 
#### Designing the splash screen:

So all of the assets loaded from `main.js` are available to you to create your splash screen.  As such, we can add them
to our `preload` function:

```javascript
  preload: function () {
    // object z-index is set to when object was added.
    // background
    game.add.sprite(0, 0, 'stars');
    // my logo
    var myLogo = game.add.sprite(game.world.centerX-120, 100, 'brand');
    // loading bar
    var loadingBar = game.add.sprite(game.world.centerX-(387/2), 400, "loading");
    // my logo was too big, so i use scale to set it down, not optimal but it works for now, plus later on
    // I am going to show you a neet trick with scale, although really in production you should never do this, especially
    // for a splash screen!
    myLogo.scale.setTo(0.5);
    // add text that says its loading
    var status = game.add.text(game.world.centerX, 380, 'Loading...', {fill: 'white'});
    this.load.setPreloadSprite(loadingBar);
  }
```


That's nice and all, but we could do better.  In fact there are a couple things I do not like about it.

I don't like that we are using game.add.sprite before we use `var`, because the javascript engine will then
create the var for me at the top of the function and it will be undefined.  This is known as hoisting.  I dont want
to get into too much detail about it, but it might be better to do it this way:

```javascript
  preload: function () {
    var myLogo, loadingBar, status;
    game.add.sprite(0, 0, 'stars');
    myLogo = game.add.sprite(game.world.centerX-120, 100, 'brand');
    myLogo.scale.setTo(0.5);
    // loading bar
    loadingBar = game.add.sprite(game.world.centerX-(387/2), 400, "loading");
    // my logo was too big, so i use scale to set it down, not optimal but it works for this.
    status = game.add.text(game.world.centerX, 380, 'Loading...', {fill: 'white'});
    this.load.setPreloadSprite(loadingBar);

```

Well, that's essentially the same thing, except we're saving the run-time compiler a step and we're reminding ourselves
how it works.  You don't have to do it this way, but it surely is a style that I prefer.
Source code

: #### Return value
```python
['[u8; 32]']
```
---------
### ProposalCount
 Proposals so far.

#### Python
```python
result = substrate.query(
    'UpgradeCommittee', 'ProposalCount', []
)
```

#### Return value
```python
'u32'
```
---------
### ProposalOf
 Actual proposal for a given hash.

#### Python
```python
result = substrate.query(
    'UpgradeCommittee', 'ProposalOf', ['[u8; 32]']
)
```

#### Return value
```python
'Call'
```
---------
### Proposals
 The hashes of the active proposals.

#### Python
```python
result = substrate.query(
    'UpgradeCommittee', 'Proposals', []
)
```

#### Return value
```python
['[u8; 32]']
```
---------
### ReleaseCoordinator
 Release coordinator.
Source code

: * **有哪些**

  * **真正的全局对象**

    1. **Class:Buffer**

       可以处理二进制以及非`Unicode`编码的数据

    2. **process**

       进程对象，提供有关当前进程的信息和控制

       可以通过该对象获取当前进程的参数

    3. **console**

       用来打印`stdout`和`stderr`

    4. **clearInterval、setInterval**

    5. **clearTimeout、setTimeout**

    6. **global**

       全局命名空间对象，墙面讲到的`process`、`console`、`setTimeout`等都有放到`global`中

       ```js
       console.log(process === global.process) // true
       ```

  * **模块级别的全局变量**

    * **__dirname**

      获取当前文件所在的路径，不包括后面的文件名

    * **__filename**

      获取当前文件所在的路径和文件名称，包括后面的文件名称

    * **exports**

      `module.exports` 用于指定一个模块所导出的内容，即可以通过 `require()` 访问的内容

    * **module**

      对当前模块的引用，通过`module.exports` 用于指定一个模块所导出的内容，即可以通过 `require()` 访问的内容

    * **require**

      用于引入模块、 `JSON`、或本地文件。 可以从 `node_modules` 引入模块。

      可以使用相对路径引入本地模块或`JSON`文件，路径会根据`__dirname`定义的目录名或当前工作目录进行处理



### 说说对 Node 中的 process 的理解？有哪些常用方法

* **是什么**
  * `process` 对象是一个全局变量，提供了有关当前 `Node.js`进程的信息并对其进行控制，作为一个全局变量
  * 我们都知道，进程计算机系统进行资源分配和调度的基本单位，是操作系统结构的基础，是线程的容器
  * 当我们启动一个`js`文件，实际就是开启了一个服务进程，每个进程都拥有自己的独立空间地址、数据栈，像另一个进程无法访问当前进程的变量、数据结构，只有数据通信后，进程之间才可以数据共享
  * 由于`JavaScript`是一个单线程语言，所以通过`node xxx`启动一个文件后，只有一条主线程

■ **Exercise details**: The string to find is "JSON"; copy every line of the listing that has it.

■ **Result**:
      用于引入模块、 `JSON`、或本地文件。 可以从 `node_modules` 引入模块。
      可以使用相对路径引入本地模块或`JSON`文件，路径会根据`__dirname`定义的目录名或当前工作目录进行处理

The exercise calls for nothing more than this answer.